## [PROBLEM DESCRIPTION]
Can you format the stretch of the records below, from the line containing "### 🌟 Objectifs Stratégiques" through the line containing "### 🎯 Positionnement Désiré", as a Markdown table with the columns Row and Line, skipping blank lines?
*** SOURCE DATA Section Begins ***
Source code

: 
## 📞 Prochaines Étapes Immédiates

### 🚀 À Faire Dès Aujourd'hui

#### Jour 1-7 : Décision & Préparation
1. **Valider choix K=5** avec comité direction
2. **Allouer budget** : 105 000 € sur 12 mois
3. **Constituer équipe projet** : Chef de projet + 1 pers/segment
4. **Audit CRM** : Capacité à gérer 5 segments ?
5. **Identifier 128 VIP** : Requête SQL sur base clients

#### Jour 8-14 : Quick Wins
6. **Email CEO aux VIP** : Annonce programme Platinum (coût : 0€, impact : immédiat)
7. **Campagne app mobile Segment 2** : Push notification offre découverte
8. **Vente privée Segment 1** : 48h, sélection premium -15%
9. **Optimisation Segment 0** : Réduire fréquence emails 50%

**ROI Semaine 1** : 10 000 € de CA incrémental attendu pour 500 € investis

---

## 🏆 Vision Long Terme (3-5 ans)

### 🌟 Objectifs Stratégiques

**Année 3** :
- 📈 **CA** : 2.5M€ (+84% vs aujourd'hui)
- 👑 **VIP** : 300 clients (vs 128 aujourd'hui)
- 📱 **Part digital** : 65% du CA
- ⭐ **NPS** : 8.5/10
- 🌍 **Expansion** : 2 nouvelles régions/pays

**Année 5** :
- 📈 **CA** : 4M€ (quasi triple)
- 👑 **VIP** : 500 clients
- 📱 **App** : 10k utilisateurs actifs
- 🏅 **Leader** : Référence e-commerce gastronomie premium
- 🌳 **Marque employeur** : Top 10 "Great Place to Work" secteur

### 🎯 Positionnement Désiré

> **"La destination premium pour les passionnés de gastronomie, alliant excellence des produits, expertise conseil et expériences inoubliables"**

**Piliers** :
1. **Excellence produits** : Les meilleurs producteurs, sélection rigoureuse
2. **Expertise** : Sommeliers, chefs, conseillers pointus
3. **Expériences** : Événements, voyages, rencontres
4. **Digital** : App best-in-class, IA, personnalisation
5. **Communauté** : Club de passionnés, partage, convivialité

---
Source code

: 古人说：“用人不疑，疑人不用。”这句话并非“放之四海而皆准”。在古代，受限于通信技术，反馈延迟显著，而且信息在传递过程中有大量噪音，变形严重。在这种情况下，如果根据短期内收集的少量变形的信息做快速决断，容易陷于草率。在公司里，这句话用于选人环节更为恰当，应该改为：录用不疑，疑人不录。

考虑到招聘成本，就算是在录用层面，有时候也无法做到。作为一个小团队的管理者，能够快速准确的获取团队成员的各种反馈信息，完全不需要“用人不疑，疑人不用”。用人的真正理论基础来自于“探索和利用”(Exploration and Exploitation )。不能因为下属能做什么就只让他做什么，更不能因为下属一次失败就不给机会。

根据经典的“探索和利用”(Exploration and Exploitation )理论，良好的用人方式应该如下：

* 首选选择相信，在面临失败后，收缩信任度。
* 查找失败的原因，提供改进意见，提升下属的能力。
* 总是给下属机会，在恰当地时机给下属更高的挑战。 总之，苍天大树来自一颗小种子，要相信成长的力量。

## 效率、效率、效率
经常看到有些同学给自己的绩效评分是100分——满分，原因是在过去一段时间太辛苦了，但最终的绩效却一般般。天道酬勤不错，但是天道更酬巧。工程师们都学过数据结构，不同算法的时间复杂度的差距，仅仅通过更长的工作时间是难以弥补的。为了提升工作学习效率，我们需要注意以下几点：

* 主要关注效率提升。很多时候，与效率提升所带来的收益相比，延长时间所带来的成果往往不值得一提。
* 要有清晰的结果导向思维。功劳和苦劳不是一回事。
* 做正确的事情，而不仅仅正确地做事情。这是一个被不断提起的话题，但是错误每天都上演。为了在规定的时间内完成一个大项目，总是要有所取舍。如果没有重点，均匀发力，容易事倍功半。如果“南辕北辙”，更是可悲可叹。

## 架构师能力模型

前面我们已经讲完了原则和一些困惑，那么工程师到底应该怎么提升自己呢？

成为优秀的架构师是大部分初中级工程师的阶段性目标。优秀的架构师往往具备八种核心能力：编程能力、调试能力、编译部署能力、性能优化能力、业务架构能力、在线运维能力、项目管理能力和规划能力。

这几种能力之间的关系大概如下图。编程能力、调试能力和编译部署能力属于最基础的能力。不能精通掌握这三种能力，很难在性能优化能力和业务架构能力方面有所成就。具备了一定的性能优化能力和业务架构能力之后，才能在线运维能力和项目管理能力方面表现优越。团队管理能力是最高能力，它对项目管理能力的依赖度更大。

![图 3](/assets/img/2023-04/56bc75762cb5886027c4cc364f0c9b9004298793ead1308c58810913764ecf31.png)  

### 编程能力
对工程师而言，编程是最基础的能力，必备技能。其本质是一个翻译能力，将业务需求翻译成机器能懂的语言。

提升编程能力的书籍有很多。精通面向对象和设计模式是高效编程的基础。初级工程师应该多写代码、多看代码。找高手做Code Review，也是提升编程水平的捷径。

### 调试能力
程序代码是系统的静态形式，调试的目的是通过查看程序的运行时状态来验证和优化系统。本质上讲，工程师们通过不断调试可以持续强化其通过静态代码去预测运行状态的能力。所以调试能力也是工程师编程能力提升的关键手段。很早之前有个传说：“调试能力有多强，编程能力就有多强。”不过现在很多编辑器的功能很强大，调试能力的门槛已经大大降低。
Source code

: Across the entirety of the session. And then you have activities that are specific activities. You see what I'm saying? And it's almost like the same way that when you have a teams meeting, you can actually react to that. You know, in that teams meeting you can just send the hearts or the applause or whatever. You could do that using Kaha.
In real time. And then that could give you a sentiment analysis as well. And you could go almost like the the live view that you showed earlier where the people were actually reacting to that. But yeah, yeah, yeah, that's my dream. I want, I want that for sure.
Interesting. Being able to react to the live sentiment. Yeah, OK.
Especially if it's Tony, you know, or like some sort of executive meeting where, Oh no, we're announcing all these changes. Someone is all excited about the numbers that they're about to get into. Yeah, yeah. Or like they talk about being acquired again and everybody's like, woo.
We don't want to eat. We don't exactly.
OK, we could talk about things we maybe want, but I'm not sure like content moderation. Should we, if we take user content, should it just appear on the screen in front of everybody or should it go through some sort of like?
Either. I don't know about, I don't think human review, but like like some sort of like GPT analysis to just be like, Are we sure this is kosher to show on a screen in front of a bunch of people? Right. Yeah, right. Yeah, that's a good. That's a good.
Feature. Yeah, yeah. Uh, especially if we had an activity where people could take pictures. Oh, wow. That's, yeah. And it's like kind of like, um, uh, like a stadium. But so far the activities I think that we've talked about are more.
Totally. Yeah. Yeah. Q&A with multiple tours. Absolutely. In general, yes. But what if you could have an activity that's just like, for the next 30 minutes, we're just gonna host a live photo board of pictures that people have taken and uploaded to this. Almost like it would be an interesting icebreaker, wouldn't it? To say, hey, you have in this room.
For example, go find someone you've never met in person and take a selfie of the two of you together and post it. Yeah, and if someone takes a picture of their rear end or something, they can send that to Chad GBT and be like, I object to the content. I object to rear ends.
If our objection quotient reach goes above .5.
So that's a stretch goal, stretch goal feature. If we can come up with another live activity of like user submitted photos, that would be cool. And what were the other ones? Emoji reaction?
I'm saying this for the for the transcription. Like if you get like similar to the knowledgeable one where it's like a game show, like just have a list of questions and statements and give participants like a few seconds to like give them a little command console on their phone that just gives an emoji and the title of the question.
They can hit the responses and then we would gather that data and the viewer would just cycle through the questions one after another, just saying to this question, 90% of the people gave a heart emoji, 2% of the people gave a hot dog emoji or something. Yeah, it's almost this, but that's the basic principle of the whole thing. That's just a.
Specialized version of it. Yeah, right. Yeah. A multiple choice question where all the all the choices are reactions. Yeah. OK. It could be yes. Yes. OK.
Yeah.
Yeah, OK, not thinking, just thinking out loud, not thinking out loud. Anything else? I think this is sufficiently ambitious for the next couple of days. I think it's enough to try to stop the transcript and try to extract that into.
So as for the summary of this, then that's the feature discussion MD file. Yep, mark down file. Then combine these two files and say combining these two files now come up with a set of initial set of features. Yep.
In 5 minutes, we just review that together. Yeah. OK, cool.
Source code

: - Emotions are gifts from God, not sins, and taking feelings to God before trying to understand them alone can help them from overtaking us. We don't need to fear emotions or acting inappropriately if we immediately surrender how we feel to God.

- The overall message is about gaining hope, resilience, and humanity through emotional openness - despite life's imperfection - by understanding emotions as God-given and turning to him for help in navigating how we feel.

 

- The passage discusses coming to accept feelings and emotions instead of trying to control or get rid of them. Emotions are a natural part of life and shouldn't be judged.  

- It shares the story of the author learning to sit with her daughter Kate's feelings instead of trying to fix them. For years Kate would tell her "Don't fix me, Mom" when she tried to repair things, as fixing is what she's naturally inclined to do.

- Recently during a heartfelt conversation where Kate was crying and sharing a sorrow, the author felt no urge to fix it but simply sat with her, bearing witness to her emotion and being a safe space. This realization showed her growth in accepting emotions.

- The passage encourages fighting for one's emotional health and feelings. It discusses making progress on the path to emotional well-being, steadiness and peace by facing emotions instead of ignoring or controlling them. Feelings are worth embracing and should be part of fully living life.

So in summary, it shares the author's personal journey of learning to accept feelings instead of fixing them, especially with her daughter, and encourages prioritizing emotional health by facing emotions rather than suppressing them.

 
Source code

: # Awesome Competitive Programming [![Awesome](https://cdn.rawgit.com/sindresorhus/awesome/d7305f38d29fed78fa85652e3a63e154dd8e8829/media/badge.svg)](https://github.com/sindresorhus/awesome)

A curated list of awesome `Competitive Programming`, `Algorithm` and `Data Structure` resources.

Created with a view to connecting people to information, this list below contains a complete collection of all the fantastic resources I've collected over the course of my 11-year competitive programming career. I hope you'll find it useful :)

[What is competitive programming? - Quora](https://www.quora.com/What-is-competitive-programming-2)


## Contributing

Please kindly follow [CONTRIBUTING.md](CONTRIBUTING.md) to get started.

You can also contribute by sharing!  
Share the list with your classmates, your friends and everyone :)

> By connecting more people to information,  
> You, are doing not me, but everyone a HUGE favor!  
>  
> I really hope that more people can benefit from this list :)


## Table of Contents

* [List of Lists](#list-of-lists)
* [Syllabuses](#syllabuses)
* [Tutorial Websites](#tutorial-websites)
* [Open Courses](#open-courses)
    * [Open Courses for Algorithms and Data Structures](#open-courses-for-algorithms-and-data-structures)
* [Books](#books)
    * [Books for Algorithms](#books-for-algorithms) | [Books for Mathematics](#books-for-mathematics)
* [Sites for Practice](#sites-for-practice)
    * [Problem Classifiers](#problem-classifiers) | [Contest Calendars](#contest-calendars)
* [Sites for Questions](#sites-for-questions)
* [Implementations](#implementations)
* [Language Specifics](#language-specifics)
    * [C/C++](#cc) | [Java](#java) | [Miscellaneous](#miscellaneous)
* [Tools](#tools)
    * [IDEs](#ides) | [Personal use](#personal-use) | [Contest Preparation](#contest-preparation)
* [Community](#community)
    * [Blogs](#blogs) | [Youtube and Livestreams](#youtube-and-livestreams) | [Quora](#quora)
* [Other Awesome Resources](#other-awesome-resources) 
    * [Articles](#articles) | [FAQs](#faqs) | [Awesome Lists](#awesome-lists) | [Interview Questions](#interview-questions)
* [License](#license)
*** SOURCE DATA Section Ends ***
## [EXERCISE RESULT]
| Row | Line |
|---|---|
| 1 | ### 🌟 Objectifs Stratégiques |
| 2 | **Année 3** : |
| 3 | - 📈 **CA** : 2.5M€ (+84% vs aujourd'hui) |
| 4 | - 👑 **VIP** : 300 clients (vs 128 aujourd'hui) |
| 5 | - 📱 **Part digital** : 65% du CA |
| 6 | - ⭐ **NPS** : 8.5/10 |
| 7 | - 🌍 **Expansion** : 2 nouvelles régions/pays |
| 8 | **Année 5** : |
| 9 | - 📈 **CA** : 4M€ (quasi triple) |
| 10 | - 👑 **VIP** : 500 clients |
| 11 | - 📱 **App** : 10k utilisateurs actifs |
| 12 | - 🏅 **Leader** : Référence e-commerce gastronomie premium |
| 13 | - 🌳 **Marque employeur** : Top 10 "Great Place to Work" secteur |
| 14 | ### 🎯 Positionnement Désiré |